■ To-do item A ■
In the article on calorie menu labeling, which restaurants must post calorie information on menus and menu boards under the new FDA guidelines?
■ To-do item B ■
Extract the lines of the listing from its very first line through the line holding "Direkt zum Inhalt", both ends included, and reproduce them without change.

ASU College of Health Solutions grad student adds to findings about relationship between calorie menu label use and consumption

The Food and Drug Administration estimates Americans consume about one-third of their daily meals away from home, where calorie information isn’t always available. To help the public make healthier choices when eating out, starting May 5, new menu labeling guidelines from the FDA will require restaurants with 20 or more locations to post calorie information on menus and menu boards.

In a study published this month in the Journal of the Academy of Nutrition and Dietetics, ASU College of Health Solutions researchers from the Food Environment and Policy Research group, professor Punam Ohri-Vachaspati and grad student Jessie Gruner added to their previous findings about the relationship between calorie menu label use and calories purchased by pinpointing how people are saving calories: by making healthier beverage and side choices.

Jessie Gruner

Gruner said the findings suggest that consumers may find it easier to switch to healthier side dishes and beverages, as opposed to swapping an entire entree for a healthier one.

“It’s a lot harder to switch from a quarter pounder to a salad versus switching from regular to diet soda,” she said. “If we can get educational campaigns about menu labeling to focus on sides and beverages, those are areas people can make a pretty easy compromise in.”

■ Listed entries ■
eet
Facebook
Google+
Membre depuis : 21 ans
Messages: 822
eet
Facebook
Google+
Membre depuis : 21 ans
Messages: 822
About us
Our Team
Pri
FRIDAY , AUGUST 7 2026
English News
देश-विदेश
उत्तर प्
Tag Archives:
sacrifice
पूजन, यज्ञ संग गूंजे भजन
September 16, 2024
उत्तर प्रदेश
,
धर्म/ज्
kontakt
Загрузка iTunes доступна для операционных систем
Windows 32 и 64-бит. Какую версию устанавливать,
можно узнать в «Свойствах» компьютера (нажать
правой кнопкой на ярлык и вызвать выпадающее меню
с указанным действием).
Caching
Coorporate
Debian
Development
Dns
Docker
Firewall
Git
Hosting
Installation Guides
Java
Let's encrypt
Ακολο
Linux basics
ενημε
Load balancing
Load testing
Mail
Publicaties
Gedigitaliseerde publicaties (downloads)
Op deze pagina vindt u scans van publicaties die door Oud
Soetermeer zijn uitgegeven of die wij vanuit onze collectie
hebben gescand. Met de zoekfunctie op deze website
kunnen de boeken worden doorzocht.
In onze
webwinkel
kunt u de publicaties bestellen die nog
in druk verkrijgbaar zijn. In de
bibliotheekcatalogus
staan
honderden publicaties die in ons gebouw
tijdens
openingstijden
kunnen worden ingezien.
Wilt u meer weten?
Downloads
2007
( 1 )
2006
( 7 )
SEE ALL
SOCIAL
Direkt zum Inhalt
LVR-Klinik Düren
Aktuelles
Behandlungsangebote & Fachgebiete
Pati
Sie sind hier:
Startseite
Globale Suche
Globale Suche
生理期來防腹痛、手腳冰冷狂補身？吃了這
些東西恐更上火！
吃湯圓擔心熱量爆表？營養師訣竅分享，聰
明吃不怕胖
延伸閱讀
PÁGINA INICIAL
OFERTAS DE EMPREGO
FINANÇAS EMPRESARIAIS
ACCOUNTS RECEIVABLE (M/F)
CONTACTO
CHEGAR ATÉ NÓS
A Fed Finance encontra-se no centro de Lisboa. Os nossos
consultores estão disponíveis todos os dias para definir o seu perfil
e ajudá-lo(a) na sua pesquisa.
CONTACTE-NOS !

■ Task output A ■
Restaurants with 20 or more locations.

■ Task output B ■
eet
Facebook
Google+
Membre depuis : 21 ans
Messages: 822
eet
Facebook
Google+
Membre depuis : 21 ans
Messages: 822
About us
Our Team
Pri
FRIDAY , AUGUST 7 2026
English News
देश-विदेश
उत्तर प्
Tag Archives:
sacrifice
पूजन, यज्ञ संग गूंजे भजन
September 16, 2024
उत्तर प्रदेश
,
धर्म/ज्
kontakt
Загрузка iTunes доступна для операционных систем
Windows 32 и 64-бит. Какую версию устанавливать,
можно узнать в «Свойствах» компьютера (нажать
правой кнопкой на ярлык и вызвать выпадающее меню
с указанным действием).
Caching
Coorporate
Debian
Development
Dns
Docker
Firewall
Git
Hosting
Installation Guides
Java
Let's encrypt
Ακολο
Linux basics
ενημε
Load balancing
Load testing
Mail
Publicaties
Gedigitaliseerde publicaties (downloads)
Op deze pagina vindt u scans van publicaties die door Oud
Soetermeer zijn uitgegeven of die wij vanuit onze collectie
hebben gescand. Met de zoekfunctie op deze website
kunnen de boeken worden doorzocht.
In onze
webwinkel
kunt u de publicaties bestellen die nog
in druk verkrijgbaar zijn. In de
bibliotheekcatalogus
staan
honderden publicaties die in ons gebouw
tijdens
openingstijden
kunnen worden ingezien.
Wilt u meer weten?
Downloads
2007
( 1 )
2006
( 7 )
SEE ALL
SOCIAL
Direkt zum Inhalt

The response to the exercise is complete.